There's a lot of stuff out there that have nothing to do with quality, but crafty advertisers or just human intellect of "this must be different and special" turns into quality statements. For example, if I say the words Black Angus, what do you think? Most people are going to think about a fancy downtown steakhouse like Ruth's Chris. Black Angus is a breed of cattle. Not a quality designation. There are three grades of meat, Select, Choice and Prime. Choice is what you get in the grocery store, Prime is what you get in Ruth's Chris, but they are both still Black Angus. When Hardees/Carl's Jr is advertising Angus Burgers they are banking on most people equating that with expensive steak. Are they using Prime beef? Hell no, they are using Choice (or even Select) but people equate Angus with Prime.

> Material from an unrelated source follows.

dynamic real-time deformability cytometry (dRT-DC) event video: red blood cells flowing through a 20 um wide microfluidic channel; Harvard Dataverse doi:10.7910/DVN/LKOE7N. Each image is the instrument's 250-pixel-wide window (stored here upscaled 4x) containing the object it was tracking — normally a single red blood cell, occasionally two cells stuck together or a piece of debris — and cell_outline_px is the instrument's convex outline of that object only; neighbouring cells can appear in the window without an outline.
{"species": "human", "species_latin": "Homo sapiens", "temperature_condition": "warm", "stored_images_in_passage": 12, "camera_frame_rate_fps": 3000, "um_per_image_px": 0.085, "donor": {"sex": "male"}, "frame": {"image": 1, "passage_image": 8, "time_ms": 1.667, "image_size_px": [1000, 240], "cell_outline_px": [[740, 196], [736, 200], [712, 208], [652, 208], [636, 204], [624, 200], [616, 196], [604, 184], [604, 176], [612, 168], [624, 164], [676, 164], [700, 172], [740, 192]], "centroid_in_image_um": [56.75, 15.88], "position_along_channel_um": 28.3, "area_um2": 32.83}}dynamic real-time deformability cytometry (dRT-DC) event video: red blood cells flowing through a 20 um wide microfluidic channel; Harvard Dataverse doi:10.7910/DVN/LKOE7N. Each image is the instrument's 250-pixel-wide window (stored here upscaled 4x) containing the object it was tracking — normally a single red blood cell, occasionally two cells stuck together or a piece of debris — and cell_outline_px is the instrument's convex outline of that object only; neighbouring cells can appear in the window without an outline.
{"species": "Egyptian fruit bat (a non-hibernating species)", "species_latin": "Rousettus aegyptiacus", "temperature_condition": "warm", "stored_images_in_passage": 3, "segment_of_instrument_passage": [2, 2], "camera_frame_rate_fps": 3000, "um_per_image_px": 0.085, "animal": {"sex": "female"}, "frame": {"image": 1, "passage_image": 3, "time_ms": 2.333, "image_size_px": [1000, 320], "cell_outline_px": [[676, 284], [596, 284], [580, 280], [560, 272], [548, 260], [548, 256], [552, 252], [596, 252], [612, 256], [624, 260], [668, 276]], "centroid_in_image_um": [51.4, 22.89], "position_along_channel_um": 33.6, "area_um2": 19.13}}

The BA's selling point is "local and independent is better".. better how? Better for the economy, better business practices, better for your community etc etc. Over time most people will turn that into "better quality" or "tastes better". Is the BA trying to intentionally mislead people? No, I don't think so, but they are certainly taking advantage of how human emotions work to push their message. In essence that's how all advertising works. Is it meant as a quality statement? No, but in 5 years that's not what people will remember about it. People automatically assume "better quality" and pay a premium for things like "Natural", "No Corn Syrup", "Free Range", "Dolphin Safe" "GMO Free" etc etc, all of which are unregulated and mostly meaningless statements (Organic is the only one certified by the government) and don't always (or sometimes ever) equate to product quality. It's a shell game.. and it always has been.